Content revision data

[Start of section]

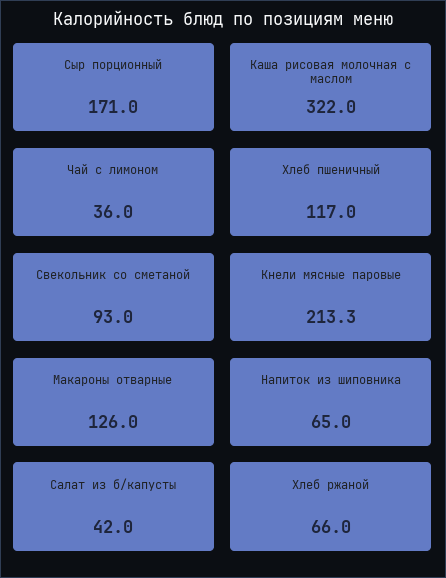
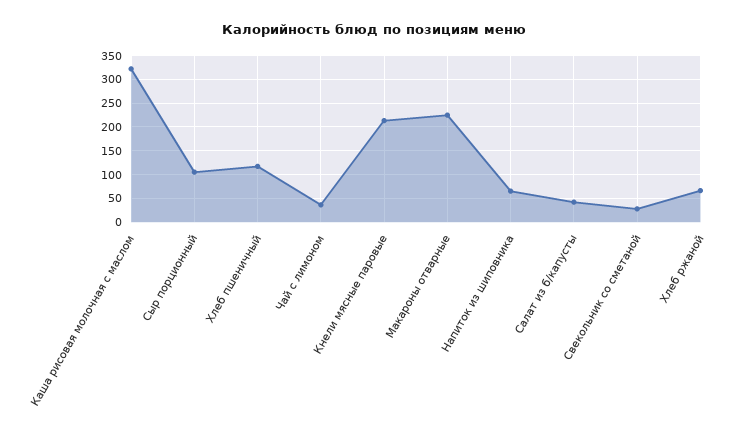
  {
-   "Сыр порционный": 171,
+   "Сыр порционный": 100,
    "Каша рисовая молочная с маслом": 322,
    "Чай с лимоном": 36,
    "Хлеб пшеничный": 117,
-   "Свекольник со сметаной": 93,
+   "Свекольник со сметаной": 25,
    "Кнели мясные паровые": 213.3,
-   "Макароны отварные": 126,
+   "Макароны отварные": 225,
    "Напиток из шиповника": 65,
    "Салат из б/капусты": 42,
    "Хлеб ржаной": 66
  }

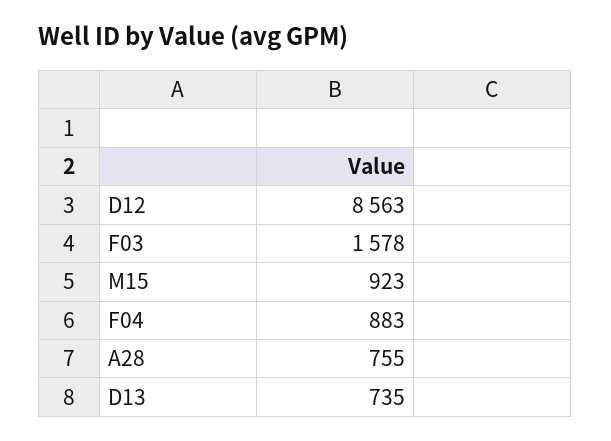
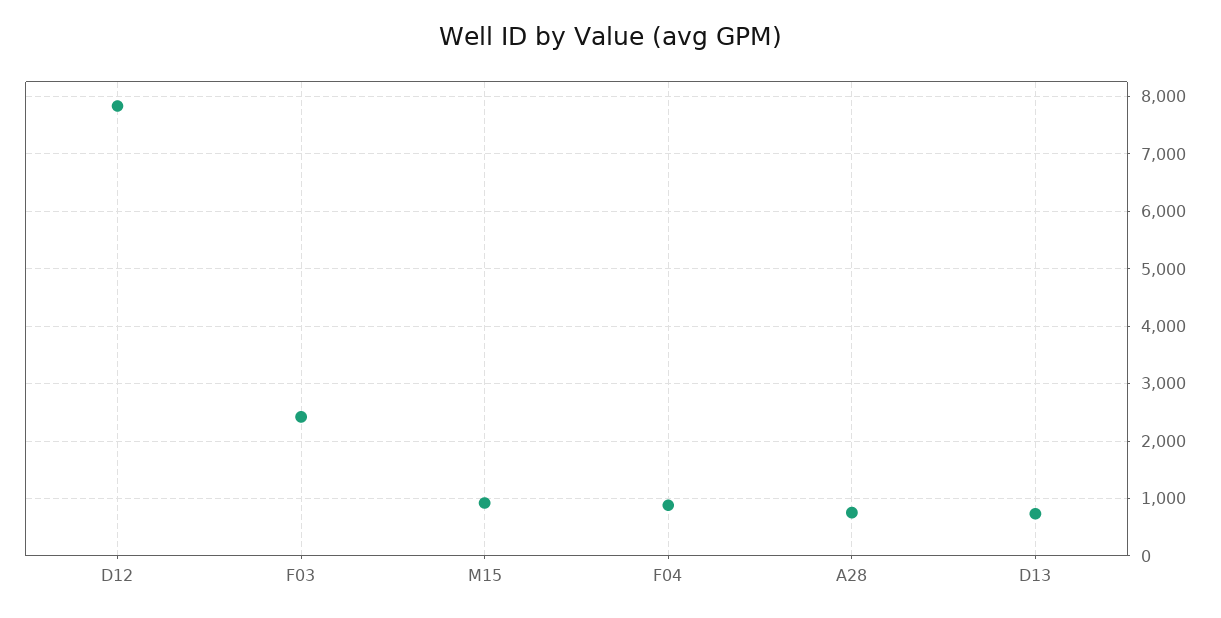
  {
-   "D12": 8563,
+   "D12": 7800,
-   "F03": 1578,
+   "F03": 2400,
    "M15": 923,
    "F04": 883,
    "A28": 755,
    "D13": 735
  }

[End of section]
[Start of section]

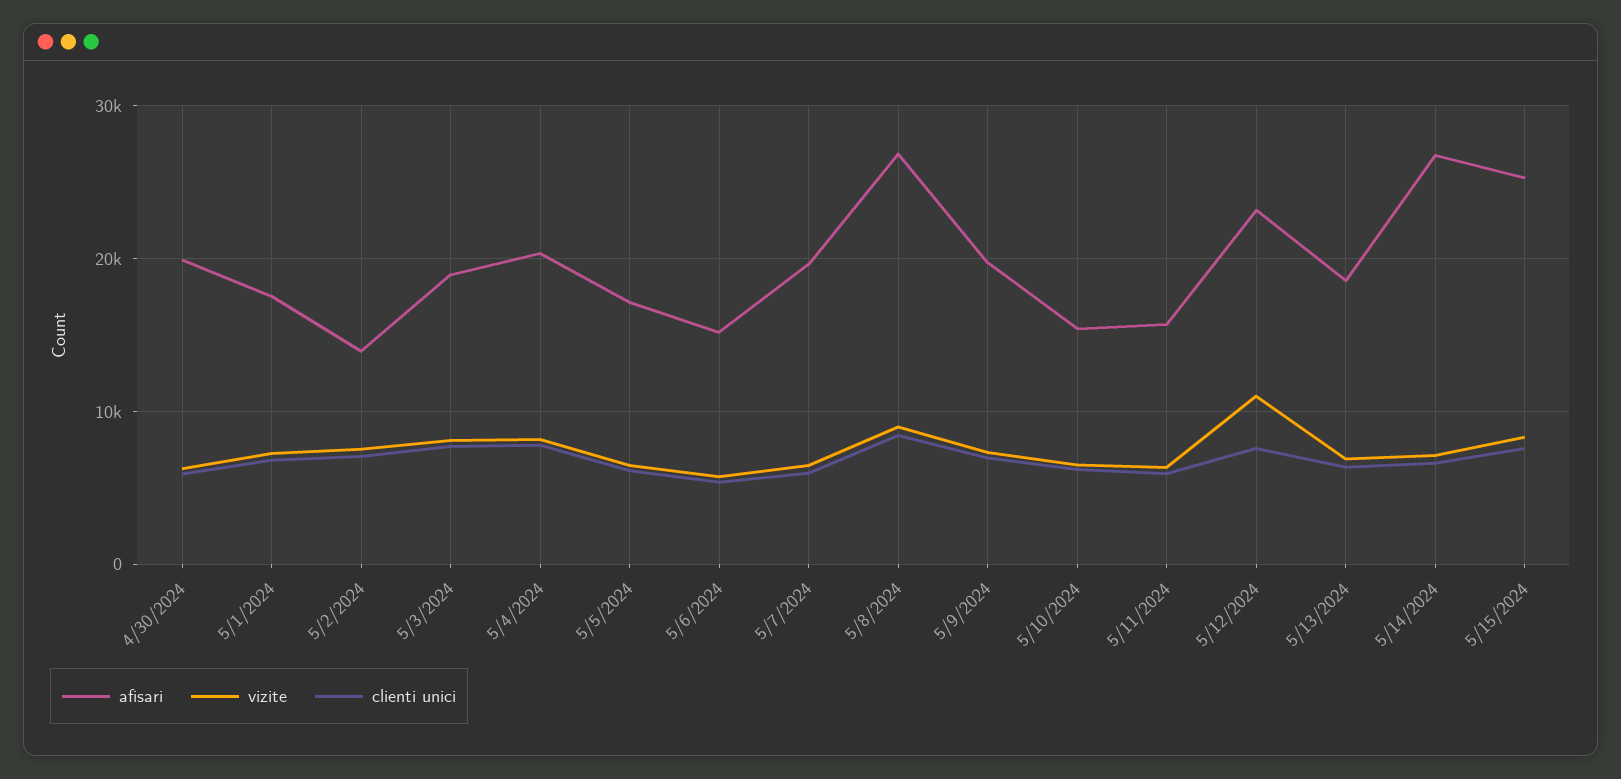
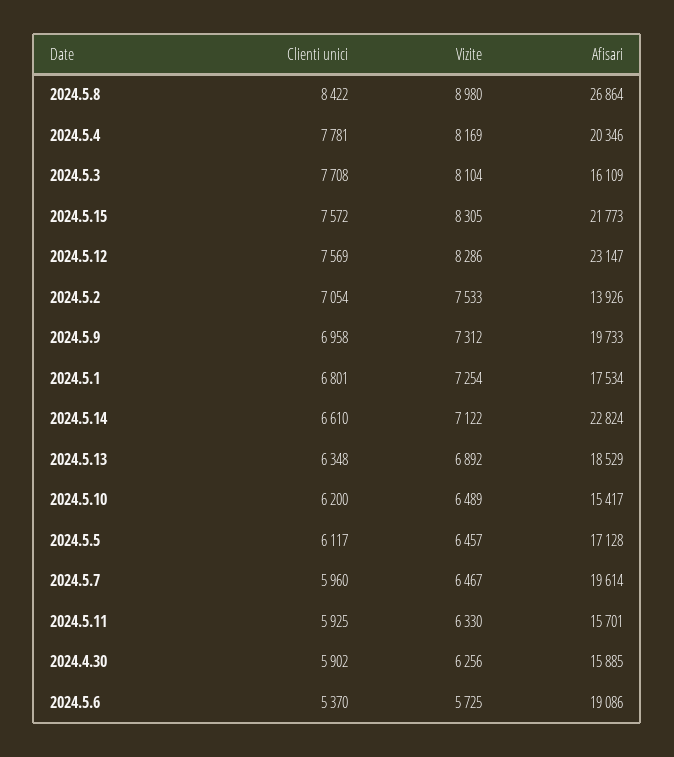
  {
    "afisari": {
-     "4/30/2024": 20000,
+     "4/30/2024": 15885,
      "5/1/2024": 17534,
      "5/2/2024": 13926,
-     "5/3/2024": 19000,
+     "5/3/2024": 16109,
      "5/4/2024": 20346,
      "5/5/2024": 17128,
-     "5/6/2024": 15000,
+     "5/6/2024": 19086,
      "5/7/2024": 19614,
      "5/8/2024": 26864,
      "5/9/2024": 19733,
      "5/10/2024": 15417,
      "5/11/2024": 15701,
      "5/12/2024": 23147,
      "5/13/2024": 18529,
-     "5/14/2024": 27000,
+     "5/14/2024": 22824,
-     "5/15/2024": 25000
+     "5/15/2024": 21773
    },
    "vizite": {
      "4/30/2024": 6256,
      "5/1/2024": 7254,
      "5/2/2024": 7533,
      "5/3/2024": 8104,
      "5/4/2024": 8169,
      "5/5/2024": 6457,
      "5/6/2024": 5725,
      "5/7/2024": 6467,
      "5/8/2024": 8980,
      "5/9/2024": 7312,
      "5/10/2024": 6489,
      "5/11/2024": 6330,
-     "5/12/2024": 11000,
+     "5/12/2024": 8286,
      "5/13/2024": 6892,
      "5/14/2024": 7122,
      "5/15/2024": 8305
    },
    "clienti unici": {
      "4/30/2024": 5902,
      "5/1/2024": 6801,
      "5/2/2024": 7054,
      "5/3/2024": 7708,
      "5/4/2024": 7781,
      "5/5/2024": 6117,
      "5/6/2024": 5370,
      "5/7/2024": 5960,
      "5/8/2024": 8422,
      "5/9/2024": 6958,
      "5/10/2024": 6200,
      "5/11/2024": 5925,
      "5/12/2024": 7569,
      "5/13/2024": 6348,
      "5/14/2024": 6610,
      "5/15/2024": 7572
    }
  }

[End of section]

→ **Directions**
In the data, how many lines include the string "сметаной"? Reply with only that number.

→ **Exercise answer**
2